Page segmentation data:
------------------------------------
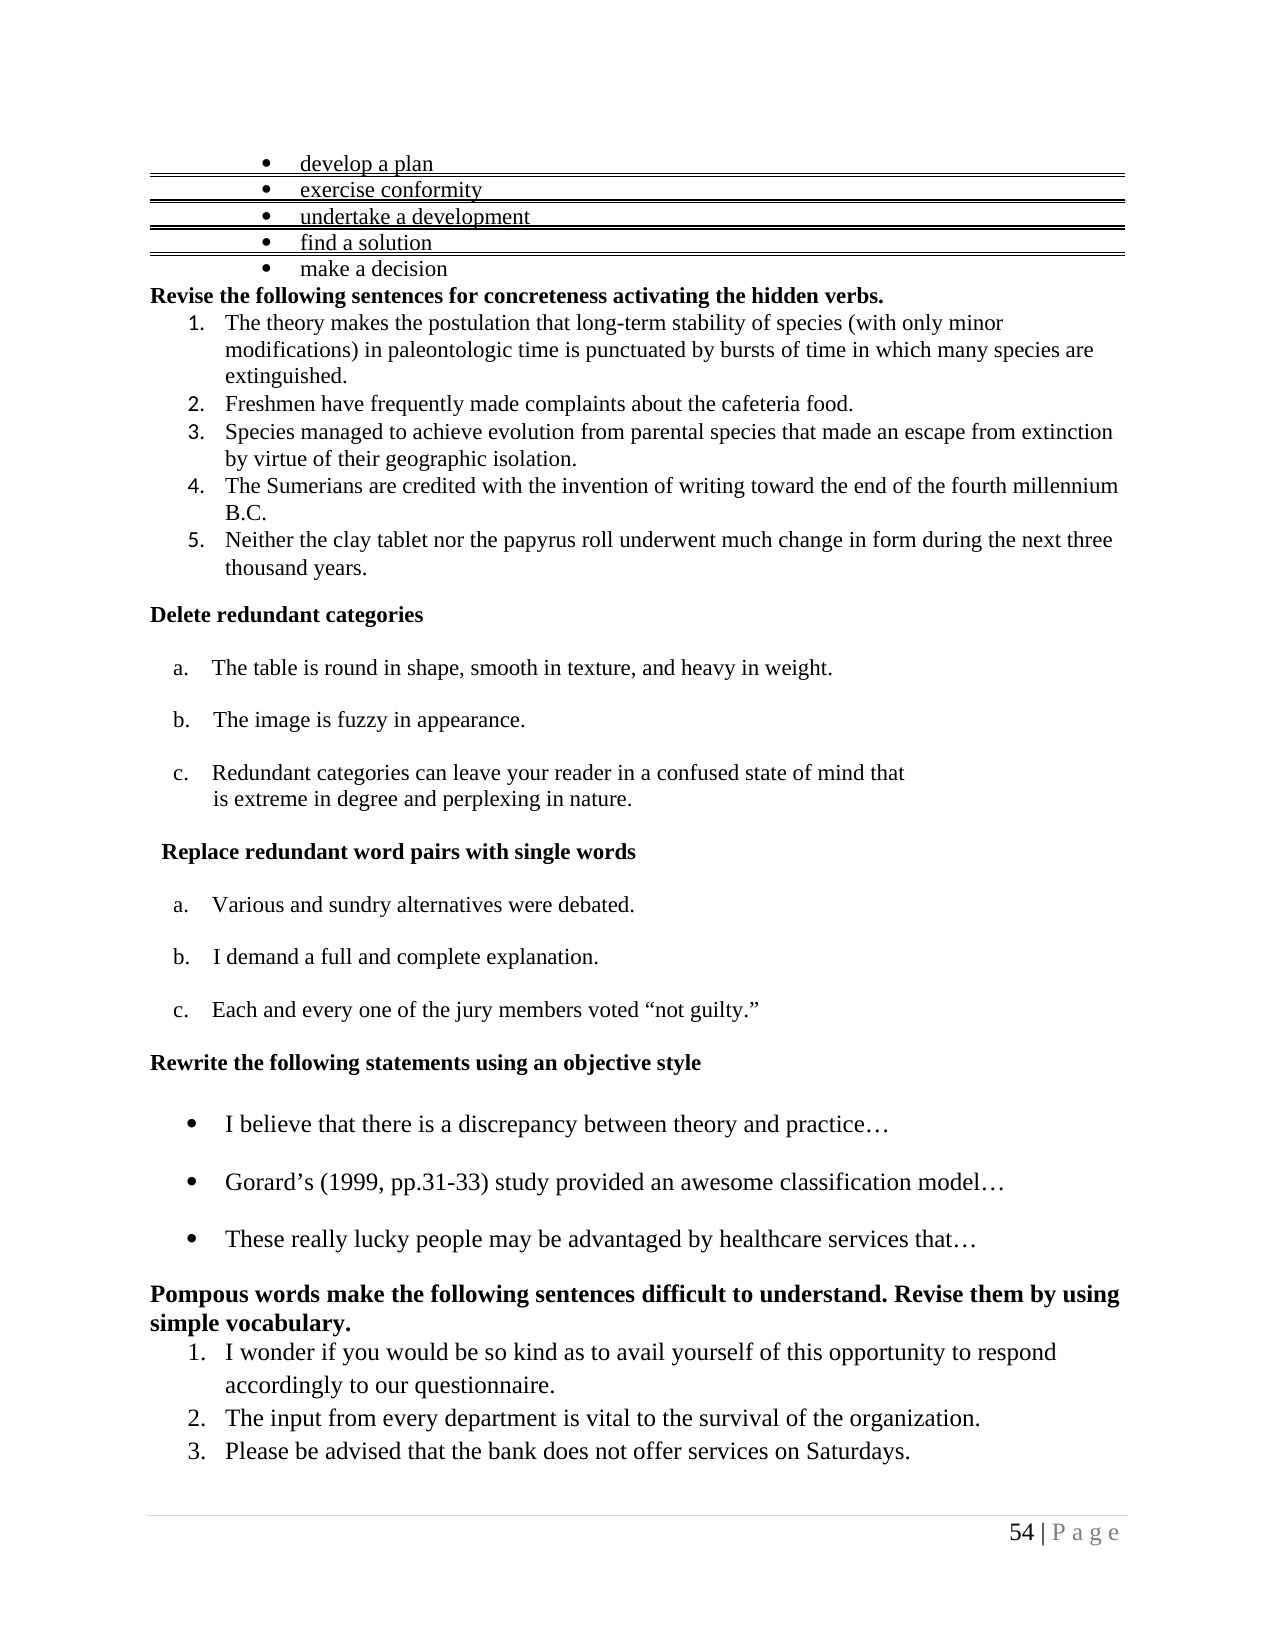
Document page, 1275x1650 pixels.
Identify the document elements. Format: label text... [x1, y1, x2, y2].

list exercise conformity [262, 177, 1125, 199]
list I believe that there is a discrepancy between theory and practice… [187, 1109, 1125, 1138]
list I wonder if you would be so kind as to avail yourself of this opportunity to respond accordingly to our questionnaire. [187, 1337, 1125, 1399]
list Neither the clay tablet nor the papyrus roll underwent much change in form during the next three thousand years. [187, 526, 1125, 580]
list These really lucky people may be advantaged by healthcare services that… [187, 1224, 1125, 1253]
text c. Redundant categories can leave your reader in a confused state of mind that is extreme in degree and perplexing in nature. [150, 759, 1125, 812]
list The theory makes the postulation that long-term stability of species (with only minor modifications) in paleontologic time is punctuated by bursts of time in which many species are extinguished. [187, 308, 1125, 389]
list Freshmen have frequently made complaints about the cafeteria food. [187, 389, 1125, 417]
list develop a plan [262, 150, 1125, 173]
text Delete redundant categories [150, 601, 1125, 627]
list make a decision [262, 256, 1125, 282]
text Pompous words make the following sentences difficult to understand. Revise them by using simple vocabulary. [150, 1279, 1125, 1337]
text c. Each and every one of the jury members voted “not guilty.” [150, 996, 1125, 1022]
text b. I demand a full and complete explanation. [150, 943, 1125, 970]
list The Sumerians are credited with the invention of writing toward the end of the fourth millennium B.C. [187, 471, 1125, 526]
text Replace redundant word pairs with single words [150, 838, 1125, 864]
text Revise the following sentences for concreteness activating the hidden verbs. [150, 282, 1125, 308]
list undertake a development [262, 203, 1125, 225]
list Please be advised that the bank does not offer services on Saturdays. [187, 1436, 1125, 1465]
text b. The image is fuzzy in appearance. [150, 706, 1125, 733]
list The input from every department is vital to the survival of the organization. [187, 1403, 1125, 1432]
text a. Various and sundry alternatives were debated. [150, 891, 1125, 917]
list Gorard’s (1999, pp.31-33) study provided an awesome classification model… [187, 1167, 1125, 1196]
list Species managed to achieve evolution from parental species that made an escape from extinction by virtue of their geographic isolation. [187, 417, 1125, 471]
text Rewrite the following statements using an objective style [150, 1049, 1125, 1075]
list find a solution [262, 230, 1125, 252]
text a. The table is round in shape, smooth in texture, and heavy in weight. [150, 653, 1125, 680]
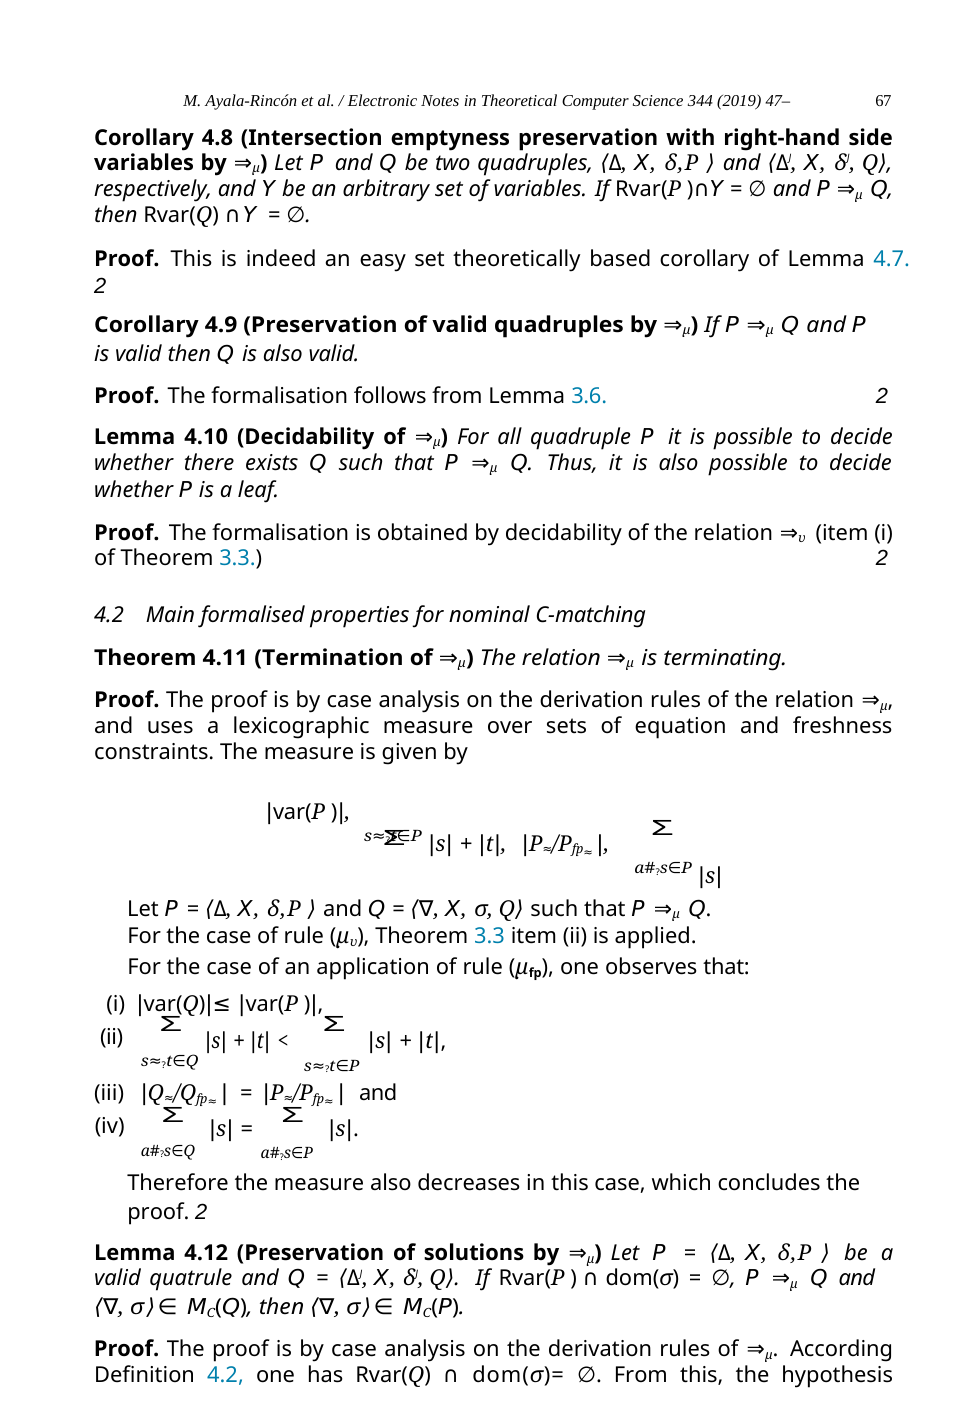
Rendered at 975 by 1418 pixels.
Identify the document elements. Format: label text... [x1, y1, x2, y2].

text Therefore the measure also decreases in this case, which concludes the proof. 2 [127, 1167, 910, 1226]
------------------------------------
[Work to complete] All records above should be duplicated exactly, with the pictures omitted.

[Answer below]
Document page, 1275x1650 pixels.
Identify the document elements. Format: label text... [x1, y1, x2, y2].

list exercise conformity [262, 177, 1125, 199]
list I believe that there is a discrepancy between theory and practice… [187, 1109, 1125, 1138]
list I wonder if you would be so kind as to avail yourself of this opportunity to respond accordingly to our questionnaire. [187, 1337, 1125, 1399]
list Neither the clay tablet nor the papyrus roll underwent much change in form during the next three thousand years. [187, 526, 1125, 580]
list These really lucky people may be advantaged by healthcare services that… [187, 1224, 1125, 1253]
text c. Redundant categories can leave your reader in a confused state of mind that is extreme in degree and perplexing in nature. [150, 759, 1125, 812]
list The theory makes the postulation that long-term stability of species (with only minor modifications) in paleontologic time is punctuated by bursts of time in which many species are extinguished. [187, 308, 1125, 389]
list Freshmen have frequently made complaints about the cafeteria food. [187, 389, 1125, 417]
list develop a plan [262, 150, 1125, 173]
text Delete redundant categories [150, 601, 1125, 627]
list make a decision [262, 256, 1125, 282]
text Pompous words make the following sentences difficult to understand. Revise them by using simple vocabulary. [150, 1279, 1125, 1337]
text c. Each and every one of the jury members voted “not guilty.” [150, 996, 1125, 1022]
text b. I demand a full and complete explanation. [150, 943, 1125, 970]
list The Sumerians are credited with the invention of writing toward the end of the fourth millennium B.C. [187, 471, 1125, 526]
text Replace redundant word pairs with single words [150, 838, 1125, 864]
text Revise the following sentences for concreteness activating the hidden verbs. [150, 282, 1125, 308]
list undertake a development [262, 203, 1125, 225]
list Please be advised that the bank does not offer services on Saturdays. [187, 1436, 1125, 1465]
text b. The image is fuzzy in appearance. [150, 706, 1125, 733]
list The input from every department is vital to the survival of the organization. [187, 1403, 1125, 1432]
text a. Various and sundry alternatives were debated. [150, 891, 1125, 917]
list Gorard’s (1999, pp.31-33) study provided an awesome classification model… [187, 1167, 1125, 1196]
list Species managed to achieve evolution from parental species that made an escape from extinction by virtue of their geographic isolation. [187, 417, 1125, 471]
text Rewrite the following statements using an objective style [150, 1049, 1125, 1075]
list find a solution [262, 230, 1125, 252]
text a. The table is round in shape, smooth in texture, and heavy in weight. [150, 653, 1125, 680]
Rendered at 975 by 1418 pixels.
Identify the document elements. Format: label text... [x1, y1, x2, y2].

text Therefore the measure also decreases in this case, which concludes the proof. 2 [127, 1167, 910, 1226]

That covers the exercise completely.